Breast cancer is a fairly common health risk among women and there is a chance of losing one or both breasts. For those lucky enough to survive the condition, breast reconstruction is a great way to rebuild the body. Reconstructive breast surgery can help replace one or both breasts that were removed via mastectomy or restore their symmetry by transferring the patient’s own tissues into the chest area.
Although breast reconstruction offers a lot of benefits to a breast cancer patient, there are still those who refuse to undergo the surgery due to the many myths and misconceptions about the procedure:
- It must be performed immediately after a mastectomy – It is up to the patient and her physician whether or not to undergo breast reconstruction immediately after a mastectomy. There is no right time to have it done although immediate reconstruction has its advantages. These advantages include less visible scars, preservation of the breast skin and a faster recovery because it doesn’t require a separate surgery for the reconstruction. Delayed reconstruction can be performed months, or even years, after a mastectomy. Women often opt for this if they are not certain about having a reconstruction done. Patients who are undergoing radiation therapy are required to wait until their treatment is completed. Radiation can affect the final results and can also limit the patient’s options for reconstruction.
- It requires the use of breast implants – While most women qualify for using implants in a breast reconstruction procedure, it is not the only option.

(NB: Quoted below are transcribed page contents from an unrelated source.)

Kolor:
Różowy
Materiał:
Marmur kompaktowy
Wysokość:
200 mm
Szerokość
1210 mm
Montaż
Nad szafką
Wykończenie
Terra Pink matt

It is just one of the ways a plastic surgeon can offer to restore lost breast tissue. The other method is autologous tissue transfer which makes use of the patient’s own skin, fat and muscle gathered from other parts of the body such as the abdomen, back, thighs or butt. A combination of implants and autologous tissue produces much better results compared to either of the two alone. Each method has specific indications, contraindications, advantages and disadvantages that need to be discussed with a plastic surgeon.
- It requires multiple surgeries – Breast reconstruction surgery is a bit more complex than augmentation surgery. In the former, multiple surgeries are required to achieve the desired outcome. Assuming that a mastectomy has been done, the first phase of the reconstructive surgery involves the placement of tissue expanders in the chest area. They expand slowly to create space for the new breasts. Once there is adequate space, the second phase of the reconstruction commences. In this phase, the expanders are removed and breast implants or body tissues are inserted into the space. The third phase is when the nipple reconstruction is done. This is optional and some women opt to not undergo this phase.
- It increases the risk of breast cancer happening again – It is perfectly understandable for a cancer survivor to worry about recurrence. Nonetheless, studies have shown that breast reconstruction does not increase the risk of additional breast cancer nor does it make the detection and treatment of the disease more difficult. Reconstruction won’t make cancer come back. A patient’s risk for recurrence depends on several factors including the stage of the cancer and its biological characteristics.
- It causes loss of sensation in the breast area – During a mastectomy, the small nerves in the skin that provide sensation to the breast are severed. This results in the loss of sensation over most parts of the breast. However, these nerves can still heal and regenerate if breast reconstruction is done immediately. The amount of sensation regained after the operation varies. Oftentimes, it comes back mostly on the upper, lower and outer parts of the breast. Those who used autologous tissue for reconstruction gain more sensation compared to those who had implants because the patient’s own tissue is used and the nerve endings in the chest connect with that of the flap.
- Reconstructed breasts look and feel unnatural – Breast reconstruction does not produce the same results in every patient. The outcome depends on a number of factors including the tissues of the patient, the method of reconstruction and the skill and expertise of the surgeon who performs the operation. If properly done, both implants and autologous tissue can produce results that look and feel very natural. In fact, the procedure has become so advanced that most patients who have had breast reconstruction have breasts that look and feel more or less the same as natural breasts.